Please find every line of the listing below where "paint" occurs and copy it.

=== Begin Enclosure ===

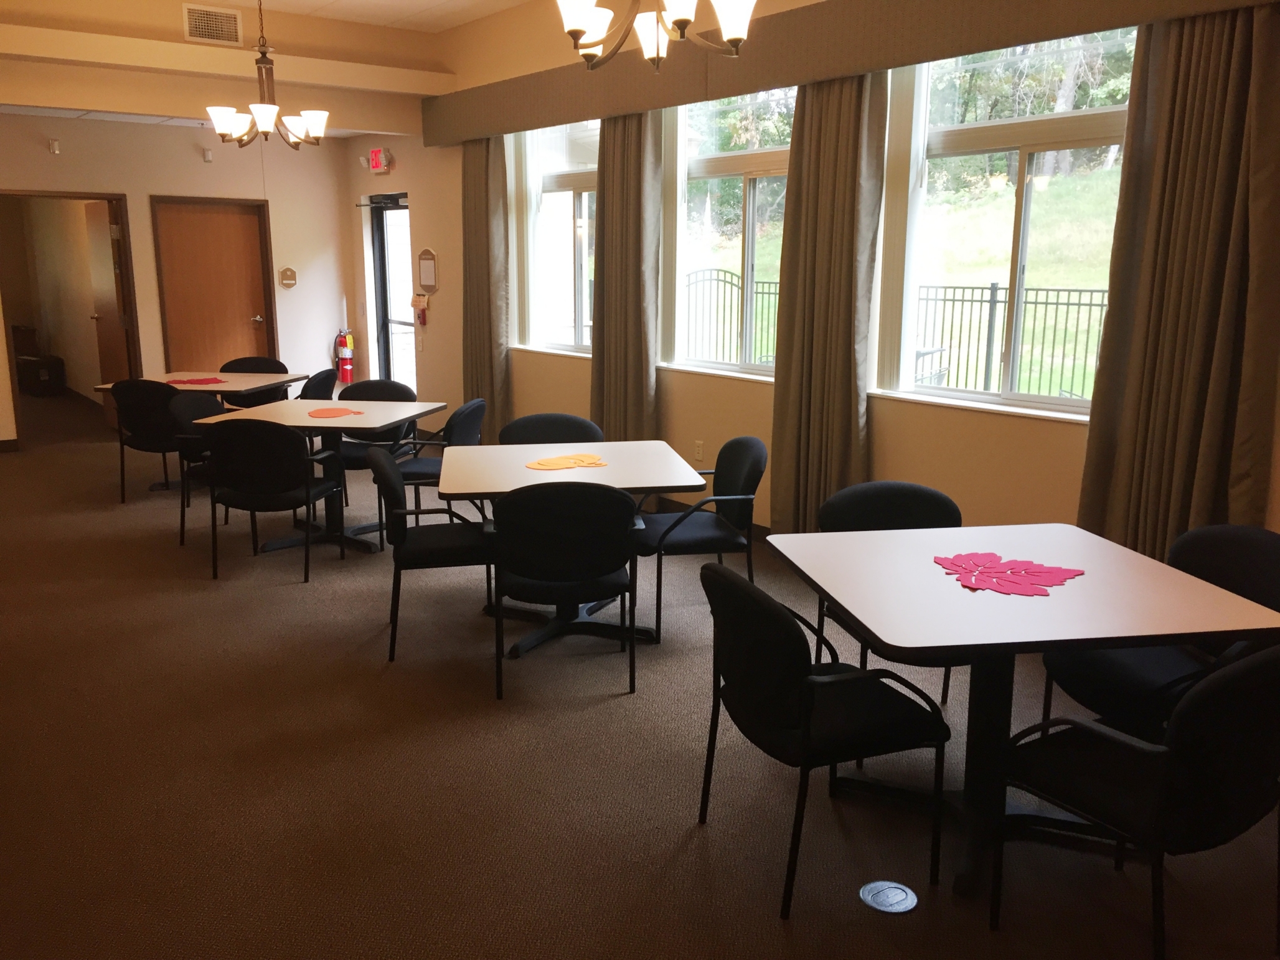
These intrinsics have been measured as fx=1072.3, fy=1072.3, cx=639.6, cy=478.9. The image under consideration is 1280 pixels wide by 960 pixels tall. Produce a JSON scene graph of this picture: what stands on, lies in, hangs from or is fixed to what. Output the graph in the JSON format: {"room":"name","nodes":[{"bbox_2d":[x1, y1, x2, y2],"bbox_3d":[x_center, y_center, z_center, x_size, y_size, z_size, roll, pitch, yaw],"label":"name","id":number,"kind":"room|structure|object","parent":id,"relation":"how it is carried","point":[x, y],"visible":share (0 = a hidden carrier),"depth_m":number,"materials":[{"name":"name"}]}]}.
{"room":"dining room","nodes":[
{"label":"dining room","id":0,"kind":"room"},
{"bbox_2d":[0,111,357,443],"bbox_3d":[-4.863,-1.637,8.907,4.928,2.782,0.169,-9,15,-37],"label":"back wall","id":1,"kind":"structure","parent":0,"point":[200,165],"depth_m":9.49,"materials":[{"name":"beige paint"}]},
{"bbox_2d":[47,137,60,153],"bbox_3d":[-4.707,-2.677,8.612,0.065,0.106,0.056,-9,15,-37],"label":"wall sensor","id":2,"kind":"object","parent":1,"relation":"attached to","point":[54,146],"visible":0.98,"depth_m":8.60,"materials":[{"name":"white plastic"}]},
{"bbox_2d":[0,189,139,448],"bbox_3d":[-4.949,-1.365,9.222,1.265,2.162,0.406,-9,15,-37],"label":"doorway","id":3,"kind":"object","parent":1,"relation":"in","point":[99,195],"visible":0.74,"depth_m":9.22,"materials":[{"name":"brown wood"}]},
{"bbox_2d":[84,197,131,429],"bbox_3d":[-4.714,-1.412,9.561,0.181,2.061,0.825,-9,15,-37],"label":"open door","id":4,"kind":"structure","parent":3,"relation":"attached to","point":[104,238],"depth_m":9.47,"materials":[{"name":"brown wood"}]},
{"bbox_2d":[201,148,213,162],"bbox_3d":[-3.752,-2.808,9.309,0.076,0.115,0.091,-9,15,-37],"label":"wall sensor","id":5,"kind":"object","parent":1,"relation":"attached to","point":[208,157],"visible":0.98,"depth_m":9.29,"materials":[{"name":"white plastic"}]},
{"bbox_2d":[151,195,274,372],"bbox_3d":[-3.852,-1.456,9.801,0.921,2.090,0.131,-9,15,-37],"label":"wooden door","id":6,"kind":"structure","parent":1,"relation":"in","point":[236,221],"depth_m":9.73,"materials":[{"name":"brown wood"}]},
{"bbox_2d":[278,266,297,287],"bbox_3d":[-3.283,-1.884,9.999,0.163,0.195,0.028,-9,15,-37],"label":"wall sign","id":7,"kind":"object","parent":1,"relation":"attached to","point":[290,272],"visible":0.99,"depth_m":9.99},
{"bbox_2d":[334,328,355,382],"bbox_3d":[-2.900,-1.207,10.546,0.178,0.583,0.186,-9,15,-37],"label":"fire extinguisher","id":8,"kind":"object","parent":1,"relation":"attached to","point":[343,353],"visible":0.99,"depth_m":10.50,"materials":[{"name":"red metal"}]},
{"bbox_2d":[1,0,530,138],"bbox_3d":[-2.582,-2.683,5.798,4.688,0.596,5.178,-9,15,-37],"label":"ceiling","id":9,"kind":"structure","parent":0,"point":[457,20],"depth_m":7.68,"materials":[{"name":"paint"}]},
{"bbox_2d":[181,2,242,45],"bbox_3d":[-2.879,-3.063,7.218,0.362,0.234,0.016,-9,15,-37],"label":"air vent","id":10,"kind":"object","parent":9,"relation":"attached to","point":[226,17],"visible":0.99,"depth_m":7.21,"materials":[{"name":"metal"}]},
{"bbox_2d":[203,0,325,148],"bbox_3d":[-2.176,-2.460,6.145,0.639,1.081,0.640,2,12,8],"label":"chandelier","id":11,"kind":"object","parent":9,"relation":"hanging from","point":[269,114],"visible":1,"depth_m":6.15,"materials":[{"name":"metal"}]},
{"bbox_2d":[555,0,758,71],"bbox_3d":[0.046,-1.937,3.469,0.707,1.117,0.711,-9,15,-37],"label":"chandelier","id":12,"kind":"object","parent":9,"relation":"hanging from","point":[738,38],"visible":0.99,"depth_m":3.53,"materials":[{"name":"metal"}]},
{"bbox_2d":[0,389,1278,959],"bbox_3d":[-2.911,0.438,6.000,6.423,0.107,16.823,-9,15,-37],"label":"carpet floor","id":13,"kind":"structure","parent":0,"point":[616,705],"depth_m":3.34,"materials":[{"name":"brown carpet"}]},
{"bbox_2d":[16,353,65,395],"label":"black box","id":14,"kind":"object","parent":13,"relation":"on","point":[40,372],"visible":0.95,"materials":[{"name":"black"}]},
{"bbox_2d":[110,377,185,503],"bbox_3d":[-3.179,-0.287,7.170,0.560,0.826,0.549,2,12,8],"label":"chair","id":15,"kind":"object","parent":13,"relation":"on","point":[157,450],"visible":0.69,"depth_m":6.92,"materials":[{"name":"black fabric"}]},
{"bbox_2d":[165,389,224,544],"bbox_3d":[-2.437,-0.103,6.281,0.535,0.827,0.568,3,13,10],"label":"chair","id":16,"kind":"object","parent":13,"relation":"on","point":[194,401],"visible":0.43,"depth_m":6.16,"materials":[{"name":"black fabric"}]},
{"bbox_2d":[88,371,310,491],"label":"table","id":17,"kind":"object","parent":13,"relation":"on","point":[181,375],"visible":0.39,"depth_m":7.53,"materials":[{"name":"laminate"}]},
{"bbox_2d":[164,376,225,385],"bbox_3d":[-3.123,-0.683,7.476,0.411,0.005,0.375,7,14,27],"label":"placemat","id":18,"kind":"object","parent":17,"relation":"on","point":[197,380],"visible":0.96,"depth_m":7.46,"materials":[{"name":"red"}]},
{"bbox_2d":[217,356,290,406],"bbox_3d":[-3.021,-0.515,8.300,0.567,0.826,0.552,1,12,6],"label":"chair","id":19,"kind":"object","parent":13,"relation":"on","point":[282,367],"visible":0.32,"depth_m":8.41,"materials":[{"name":"black fabric"}]},
{"bbox_2d":[201,420,341,581],"bbox_3d":[-1.892,0.066,5.523,0.570,0.824,0.545,2,12,7],"label":"chair","id":20,"kind":"object","parent":13,"relation":"on","point":[308,490],"visible":1,"depth_m":5.30,"materials":[{"name":"black fabric"}]},
{"bbox_2d":[296,366,338,400],"bbox_3d":[-2.449,-0.373,7.625,0.574,0.812,0.566,3,13,7],"label":"chair","id":21,"kind":"object","parent":13,"relation":"on","point":[319,375],"visible":0.32,"depth_m":7.52,"materials":[{"name":"black fabric"}]},
{"bbox_2d":[191,395,447,552],"bbox_3d":[-1.777,-0.017,6.152,1.146,0.748,0.963,2,12,10],"label":"table","id":22,"kind":"object","parent":13,"relation":"on","point":[409,415],"visible":0.69,"depth_m":6.08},
{"bbox_2d":[306,406,365,417],"bbox_3d":[-1.717,-0.372,6.001,0.335,0.004,0.318,11,16,40],"label":"placemat","id":23,"kind":"object","parent":22,"relation":"on","point":[322,413],"visible":1,"depth_m":5.99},
{"bbox_2d":[333,377,419,524],"bbox_3d":[-1.680,-0.174,6.700,0.562,0.836,0.549,1,12,6],"label":"chair","id":24,"kind":"object","parent":13,"relation":"on","point":[393,385],"visible":0.42,"depth_m":6.79,"materials":[{"name":"black fabric"}]},
{"bbox_2d":[371,447,493,662],"bbox_3d":[-0.838,0.277,4.519,0.540,0.832,0.564,-2,12,-10],"label":"chair","id":25,"kind":"object","parent":13,"relation":"on","point":[436,546],"visible":0.8,"depth_m":4.32,"materials":[{"name":"black fabric"}]},
{"bbox_2d":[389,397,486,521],"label":"chair","id":26,"kind":"object","parent":13,"relation":"on","point":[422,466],"visible":0.46,"depth_m":5.89,"materials":[{"name":"black fabric"}]},
{"bbox_2d":[496,412,604,445],"bbox_3d":[-0.451,0.102,5.336,0.563,0.808,0.565,-1,12,-7],"label":"chair","id":27,"kind":"object","parent":13,"relation":"on","point":[525,420],"visible":0.3,"depth_m":5.45,"materials":[{"name":"black fabric"}]},
{"bbox_2d":[492,480,638,699],"bbox_3d":[-0.291,0.371,4.101,0.556,0.823,0.561,-1,12,-7],"label":"chair","id":28,"kind":"object","parent":13,"relation":"on","point":[515,503],"visible":0.99,"depth_m":3.87,"materials":[{"name":"black fabric"}]},
{"bbox_2d":[436,440,707,656],"bbox_3d":[-0.318,0.293,4.671,1.060,0.755,1.037,-1,12,-8],"label":"table","id":29,"kind":"object","parent":13,"relation":"on","point":[658,458],"visible":0.74,"depth_m":4.53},
{"bbox_2d":[522,451,608,471],"bbox_3d":[-0.314,-0.075,4.605,0.375,0.004,0.278,-9,15,-37],"label":"placemat","id":30,"kind":"object","parent":29,"relation":"on","point":[544,464],"visible":1,"depth_m":4.60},
{"bbox_2d":[638,435,767,640],"bbox_3d":[0.246,0.242,4.707,0.562,0.828,0.565,-2,12,-11],"label":"chair","id":31,"kind":"object","parent":13,"relation":"on","point":[756,474],"visible":0.86,"depth_m":4.57,"materials":[{"name":"black fabric"}]},
{"bbox_2d":[698,560,950,920],"bbox_3d":[0.468,0.624,2.857,0.540,0.827,0.563,-4,12,-19],"label":"chair","id":32,"kind":"object","parent":13,"relation":"on","point":[801,668],"visible":0.99,"depth_m":2.68,"materials":[{"name":"black fabric"}]},
{"bbox_2d":[813,479,963,704],"bbox_3d":[0.872,0.461,3.729,0.559,0.829,0.562,0,12,1],"label":"chair","id":33,"kind":"object","parent":13,"relation":"on","point":[936,501],"visible":0.32,"depth_m":3.83,"materials":[{"name":"black fabric"}]},
{"bbox_2d":[860,880,917,913],"bbox_3d":[0.637,1.064,2.746,0.137,0.008,0.139,-9,15,-37],"label":"floor outlet","id":34,"kind":"object","parent":13,"relation":"in","point":[910,904],"visible":0.98,"depth_m":2.73,"materials":[{"name":"metal"}]},
{"bbox_2d":[761,521,1279,904],"bbox_3d":[0.984,0.629,3.055,1.040,0.746,1.048,-2,12,-8],"label":"table","id":35,"kind":"object","parent":13,"relation":"on","point":[1066,590],"visible":0.87,"depth_m":2.88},
{"bbox_2d":[933,550,1085,596],"bbox_3d":[1.021,0.258,2.992,0.369,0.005,0.392,-9,15,-37],"label":"placemat","id":36,"kind":"object","parent":35,"relation":"on","point":[1010,568],"visible":1,"depth_m":2.97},
{"bbox_2d":[996,643,1279,959],"bbox_3d":[1.200,0.709,2.480,0.554,0.826,0.551,-9,15,-37],"label":"chair","id":37,"kind":"object","parent":13,"relation":"on","point":[1252,668],"visible":1,"depth_m":2.28,"materials":[{"name":"black fabric"}]},
{"bbox_2d":[1038,523,1279,738],"bbox_3d":[1.563,0.576,3.149,0.572,0.830,0.590,-2,12,-11],"label":"chair","id":38,"kind":"object","parent":13,"relation":"on","point":[1257,550],"visible":0.53,"depth_m":3.13,"materials":[{"name":"black fabric"}]},
{"bbox_2d":[360,0,1279,546],"bbox_3d":[0.924,-1.259,5.750,0.239,3.385,11.573,-9,15,-37],"label":"window wall","id":39,"kind":"structure","parent":0,"point":[886,426],"depth_m":6.78,"materials":[{"name":"beige paint"}]},
{"bbox_2d":[367,147,393,173],"bbox_3d":[-2.227,-2.731,9.194,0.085,0.197,0.320,-9,15,-37],"label":"exit sign","id":40,"kind":"object","parent":39,"relation":"attached to","point":[377,157],"visible":0.99,"depth_m":9.14,"materials":[{"name":"red"}]},
{"bbox_2d":[369,193,415,389],"bbox_3d":[-2.188,-1.500,9.873,0.155,2.111,1.053,-9,15,-37],"label":"glass door","id":41,"kind":"structure","parent":39,"relation":"in","point":[385,291],"depth_m":10.03,"materials":[{"name":"glass"}]},
{"bbox_2d":[410,292,430,325],"bbox_3d":[-1.921,-1.475,9.339,0.096,0.287,0.268,-9,15,-37],"label":"fire alarm pull","id":42,"kind":"object","parent":39,"relation":"attached to","point":[422,321],"visible":0.99,"depth_m":9.30,"materials":[{"name":"red"}]},
{"bbox_2d":[416,247,438,293],"bbox_3d":[-1.809,-1.769,9.113,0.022,0.390,0.350,-9,15,-37],"label":"wall sign","id":43,"kind":"object","parent":39,"relation":"attached to","point":[428,283],"visible":0.99,"depth_m":9.10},
{"bbox_2d":[512,118,600,357],"bbox_3d":[-0.465,-1.742,7.521,0.161,1.789,1.436,-9,15,-37],"label":"window","id":44,"kind":"structure","parent":39,"relation":"in","point":[581,178],"depth_m":7.70,"materials":[{"name":"clear glass"}]},
{"bbox_2d":[693,439,704,461],"bbox_3d":[0.362,-0.173,6.558,0.009,0.120,0.072,-9,15,-37],"label":"wall socket","id":45,"kind":"object","parent":39,"relation":"attached to","point":[700,447],"visible":0.98,"depth_m":6.55,"materials":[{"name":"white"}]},
{"bbox_2d":[661,86,792,379],"bbox_3d":[0.618,-1.465,6.196,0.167,1.773,1.442,-9,15,-37],"label":"window","id":46,"kind":"structure","parent":39,"relation":"in","point":[748,157],"depth_m":6.37,"materials":[{"name":"clear glass"}]},
{"bbox_2d":[423,0,1278,146],"bbox_3d":[0.634,-2.229,5.637,0.208,0.335,6.999,-9,15,-37],"label":"curtain valance","id":47,"kind":"object","parent":39,"relation":"attached to","point":[997,4],"visible":0.96,"depth_m":5.34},
{"bbox_2d":[461,132,511,433],"bbox_3d":[-1.191,-1.398,8.150,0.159,2.595,0.655,-9,15,-37],"label":"curtain","id":48,"kind":"object","parent":47,"relation":"hanging from","point":[480,356],"visible":0.85,"depth_m":8.08,"materials":[{"name":"fabric"}]},
{"bbox_2d":[590,110,663,442],"bbox_3d":[-0.106,-1.104,6.708,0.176,2.647,0.662,-9,15,-37],"label":"curtain","id":49,"kind":"object","parent":47,"relation":"hanging from","point":[607,294],"visible":0.84,"depth_m":6.63,"materials":[{"name":"fabric"}]},
{"bbox_2d":[769,67,885,533],"bbox_3d":[0.937,-0.852,5.421,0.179,2.673,0.661,-9,15,-37],"label":"curtain","id":50,"kind":"object","parent":47,"relation":"hanging from","point":[830,146],"visible":0.9,"depth_m":5.39,"materials":[{"name":"fabric"}]},
{"bbox_2d":[1075,1,1279,559],"bbox_3d":[2.048,-0.544,4.025,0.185,2.626,0.699,-9,15,-37],"label":"curtain","id":51,"kind":"object","parent":47,"relation":"hanging from","point":[1209,456],"visible":0.88,"depth_m":3.99,"materials":[{"name":"fabric"}]},
{"bbox_2d":[875,28,1138,419],"bbox_3d":[1.708,-1.197,4.847,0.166,1.776,1.421,-9,15,-37],"label":"window","id":52,"kind":"structure","parent":39,"relation":"in","point":[974,396],"depth_m":4.96,"materials":[{"name":"clear glass"}]},
{"label":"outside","id":53,"kind":"structure","parent":0,"visible":0},
{"label":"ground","id":54,"kind":"structure","parent":53,"visible":0},
{"bbox_2d":[683,268,780,363],"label":"metal fence","id":55,"kind":"object","parent":54,"relation":"on","point":[732,275],"visible":0.41,"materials":[{"name":"black metal"}]},
{"bbox_2d":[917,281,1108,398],"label":"metal fence","id":56,"kind":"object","parent":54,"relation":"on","point":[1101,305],"visible":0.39,"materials":[{"name":"black metal"}]},
{"bbox_2d":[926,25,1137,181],"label":"trees","id":57,"kind":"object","parent":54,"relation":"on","point":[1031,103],"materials":[{"name":"green plant"}]}
]}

=== End Enclosure ===

__Exercise answer__
{"bbox_2d":[0,111,357,443],"bbox_3d":[-4.863,-1.637,8.907,4.928,2.782,0.169,-9,15,-37],"label":"back wall","id":1,"kind":"structure","parent":0,"point":[200,165],"depth_m":9.49,"materials":[{"name":"beige paint"}]},
{"bbox_2d":[1,0,530,138],"bbox_3d":[-2.582,-2.683,5.798,4.688,0.596,5.178,-9,15,-37],"label":"ceiling","id":9,"kind":"structure","parent":0,"point":[457,20],"depth_m":7.68,"materials":[{"name":"paint"}]},
{"bbox_2d":[360,0,1279,546],"bbox_3d":[0.924,-1.259,5.750,0.239,3.385,11.573,-9,15,-37],"label":"window wall","id":39,"kind":"structure","parent":0,"point":[886,426],"depth_m":6.78,"materials":[{"name":"beige paint"}]},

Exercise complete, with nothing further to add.